Boedi Stefan, Reyes-Dominguez Yazmid, Strauss Joseph
Department of Applied Genetics and Cell Biology, AIT-Austrian Institute of Technology GmbH Health and Environment Department, Bioresources, University and Research Center, UFT Campus Tulln, Tulln/Donau, Austria.
Methods Mol Biol. 2012;944:221-36. doi: 10.1007/978-1-62703-122-6_16.

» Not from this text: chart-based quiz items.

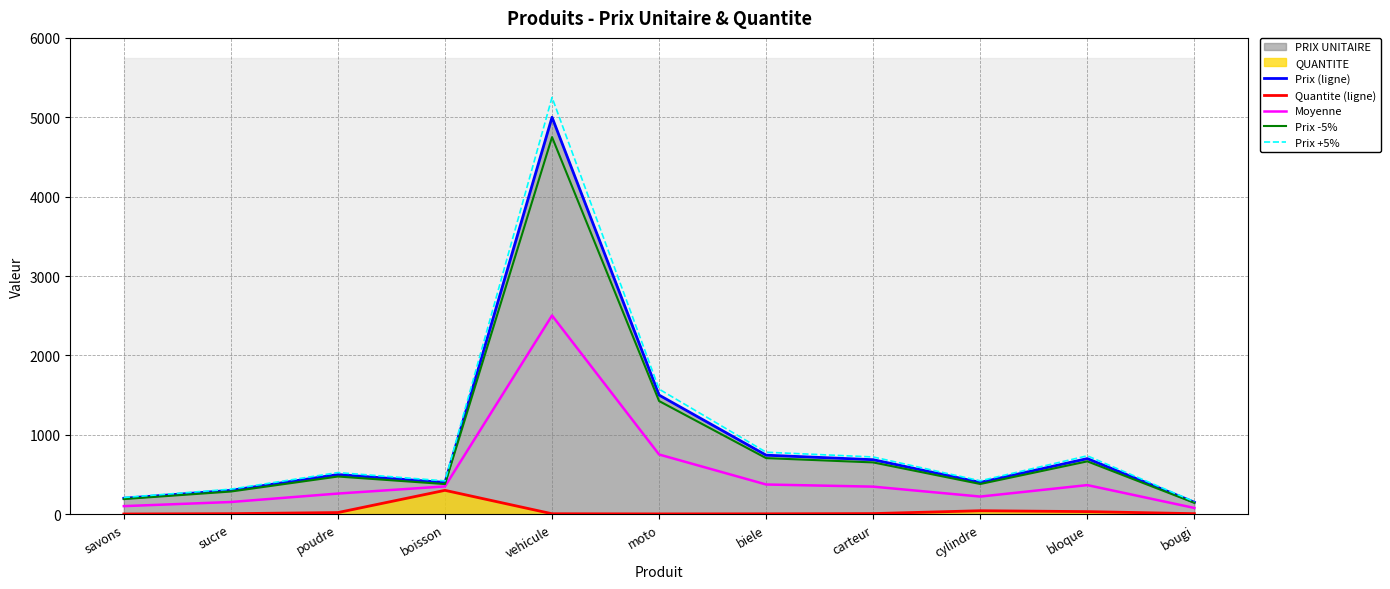

Reading right to left, what are all the values shown in this chart?

Prix (ligne): 150.0	700.0	400.0	686.0	743.0	1500.0	5000.0	399.0	499.0	300.0	200.0
Quantite (ligne): 6.0	32.0	43.0	7.0	4.0	3.0	5.0	300.0	20.0	6.0	2.0
Moyenne: 78.0	366.0	221.5	346.5	373.5	751.5	2502.5	349.5	259.5	153.0	101.0
Prix -5%: 142.5	665.0	380.0	651.7	705.9	1425.0	4750.0	379.0	474.0	285.0	190.0
Prix +5%: 157.5	735.0	420.0	720.3	780.1	1575.0	5250.0	419.0	524.0	315.0	210.0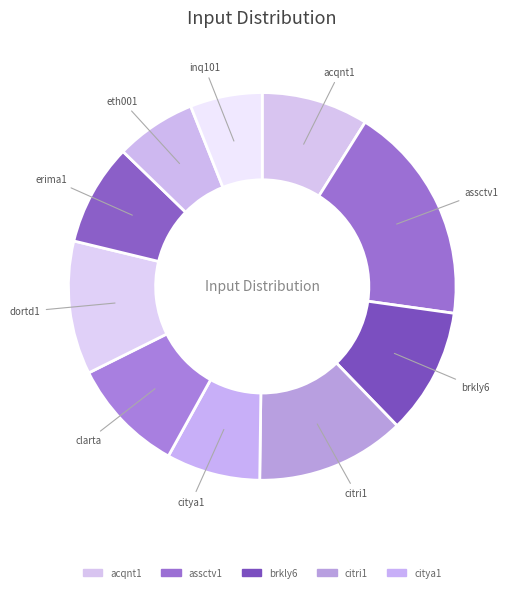

How many slices are in this pie chart?

10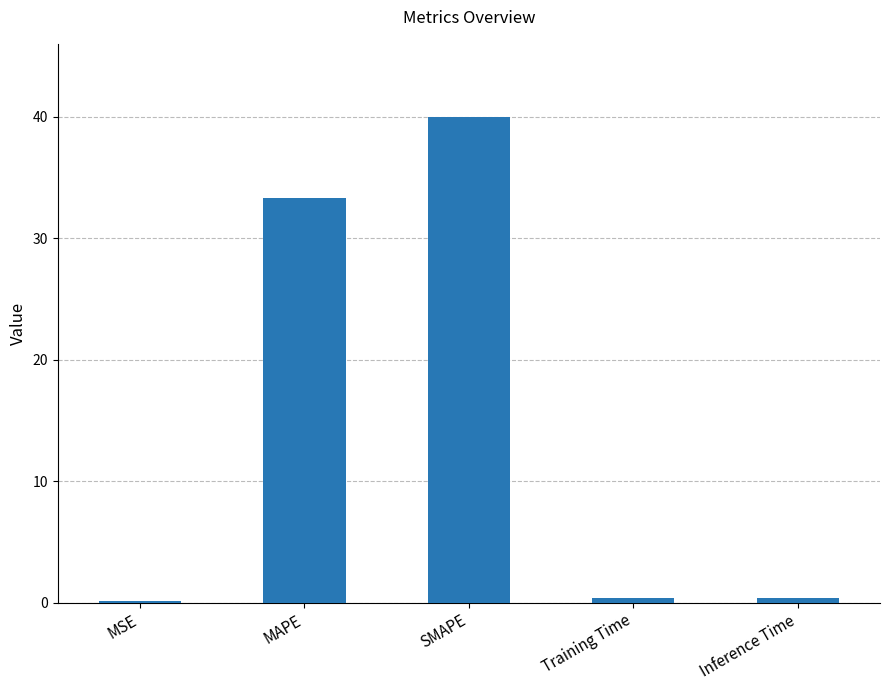

Is it true that the value at MAPE is 54.7?

False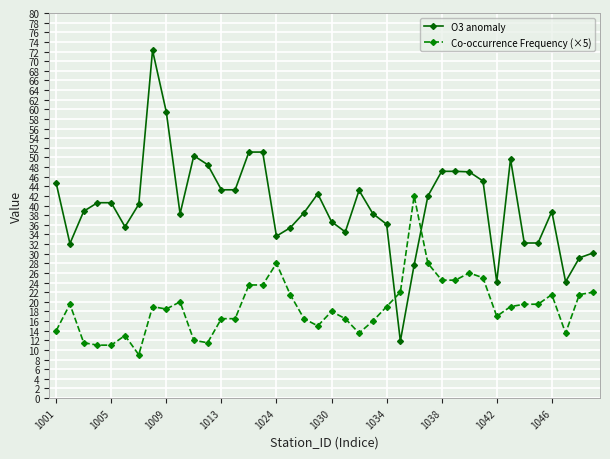

How many intersections are there between O3 anomaly and Co-occurrence Frequency (×5)?

2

Chromatin immunoprecipitation (ChIP) is used to map the interaction between proteins and DNA at a specific genomic locus in the living cell. The protein-DNA complexes are stabilized already in vivo by reversible crosslinking and the DNA is sheared by sonication or enzymatic digestion into fragments suitable for the subsequent immunoprecipitation step. Antibodies recognizing chromatin-linked proteins, transcription factors, artificial tags, or specific protein modifications are then used to pull down DNA-protein complexes containing the target. After reversal of crosslinks and DNA purification locus-specific quantitative PCR is used to determine the amount of DNA that was associated with the target at a given time point and experimental condition. DNA quantification can be carried out for several genomic regions by multiple qPCRs or at a genome-wide scale by massive parallel sequencing (ChIP-Seq).
染色质免疫沉淀法(ChIP)用于在活细胞中特定基因组位点绘制蛋白质与DNA之间的相互作用。蛋白质-DNA复合物已在体内通过可逆交联得以稳定,DNA通过超声处理或酶切消化成适合后续免疫沉淀步骤的片段。然后使用识别染色质相关蛋白、转录因子、人工标签或特定蛋白质修饰的抗体来下拉包含靶标的DNA-蛋白质复合物。在交联逆转和DNA纯化后,使用位点特异性定量PCR来确定在给定时间点和实验条件下与靶标相关的DNA量。可以通过多重qPCR对几个基因组区域进行DNA定量,或者通过大规模平行测序(ChIP-Seq)在全基因组范围内进行DNA定量。